**Provided passage**

Managing Long-term Conditions and Chronic Illness in Primary Care
A Guide to Good Practice
Effective management of long-term conditions is an essential part of contemporary nursing policy and practice. Systematic and evidence-based care which takes account of the expert patient and reduces unnecessary hospital admissions is vital to support those with long-term conditions/chronic diseases and those who care for them.
Reflecting recent changes in treatment, the nurse’s role and the patient journey and including additional content on rehabilitation, palliative care, and non-medical prescribing, this fully updated new edition highlights the key issues in managing long-term conditions. It provides a practical and accessible guide for nurses and allied health professionals in the primary care environment and covers:
- the physical and psychosocial impact of long-term conditions
- effective case management
- self-management and the expert patient
- behavioural change strategies and motivational counselling
- telehealth and information technology
- nutritional and medication management.
Packed with helpful, clearly written information, Managing Long-term Conditions and Chronic Illness in Primary Care includes case studies, fact boxes and pointers for practice. It is ideal reading for pre- and post-registration nursing students taking modules on long-term conditions, and will be a valuable companion for pre-registration students on community placements.
Table of Contents
1. Social and Political Background 2. Physical, Psychological and Psychosocial Impact of Living with a LTC and Social Influences on Health 3. Case Management and Disease-specific Care Management 4. Importance of Self-management 5. Motivational Interviewing Dr Claire Lane 6. How to Identiy a Person with a Long-term Condition 7. Effective Management of People with a Long-term Condition 8. Evidence-based Practice 9. Case Scenarios 10. Nutritional and Medication Management 11. Afterword
Judith Carrier is a Senior Lecturer and Co-Director of Postgraduate Taught Studies at the School of Healthcare Sciences, Cardiff University, UK. Her research and teaching interests are in evidence synthesis, evidence utilisation, primary care nursing and the management of long-term conditions, particularly diabetes. She is an active member and Director of the Wales Centre for Evidence-Based Care, a collaborating centre of the Joanna Briggs Institute, Adelaide, Australia.

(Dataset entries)
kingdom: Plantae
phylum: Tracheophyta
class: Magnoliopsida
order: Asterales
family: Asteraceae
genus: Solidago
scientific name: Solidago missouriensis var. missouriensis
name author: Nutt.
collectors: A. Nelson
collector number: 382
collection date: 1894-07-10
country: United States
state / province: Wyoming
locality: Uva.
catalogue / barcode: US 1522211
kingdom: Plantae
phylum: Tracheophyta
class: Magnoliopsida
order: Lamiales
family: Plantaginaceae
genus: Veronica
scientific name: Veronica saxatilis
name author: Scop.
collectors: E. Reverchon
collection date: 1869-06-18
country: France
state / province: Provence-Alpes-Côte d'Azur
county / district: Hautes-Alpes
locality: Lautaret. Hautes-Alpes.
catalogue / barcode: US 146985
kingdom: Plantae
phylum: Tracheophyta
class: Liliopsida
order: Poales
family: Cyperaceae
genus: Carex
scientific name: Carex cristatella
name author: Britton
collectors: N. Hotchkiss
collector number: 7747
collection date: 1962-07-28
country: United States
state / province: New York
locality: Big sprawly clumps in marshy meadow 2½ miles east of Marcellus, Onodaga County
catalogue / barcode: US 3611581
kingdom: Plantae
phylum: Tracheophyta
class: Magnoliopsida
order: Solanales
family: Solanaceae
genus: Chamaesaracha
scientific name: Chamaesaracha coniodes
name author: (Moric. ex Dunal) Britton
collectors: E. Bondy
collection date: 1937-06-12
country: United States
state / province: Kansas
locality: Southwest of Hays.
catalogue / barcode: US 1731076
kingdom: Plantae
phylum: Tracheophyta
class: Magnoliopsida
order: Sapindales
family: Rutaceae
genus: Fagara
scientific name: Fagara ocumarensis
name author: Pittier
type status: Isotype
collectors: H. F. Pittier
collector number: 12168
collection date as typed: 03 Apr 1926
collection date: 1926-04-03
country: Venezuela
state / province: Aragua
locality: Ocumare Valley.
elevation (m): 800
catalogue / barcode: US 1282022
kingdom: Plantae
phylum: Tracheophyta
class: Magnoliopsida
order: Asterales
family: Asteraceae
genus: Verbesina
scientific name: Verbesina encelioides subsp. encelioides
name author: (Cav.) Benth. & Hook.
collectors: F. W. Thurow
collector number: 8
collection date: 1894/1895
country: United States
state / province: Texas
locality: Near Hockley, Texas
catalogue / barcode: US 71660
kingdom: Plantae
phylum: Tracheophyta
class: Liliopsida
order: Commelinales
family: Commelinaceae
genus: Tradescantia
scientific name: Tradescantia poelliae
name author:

**Goal of the exercise**
According to the book description, why is systematic, evidence-based care that takes account of the expert patient and reduces unnecessary hospital admissions vital? Answer in one to three sentences. The data are not needed for this exercise.

**Solution to this task**
Such care is vital to support people with long-term conditions or chronic diseases. It also supports those who care for them.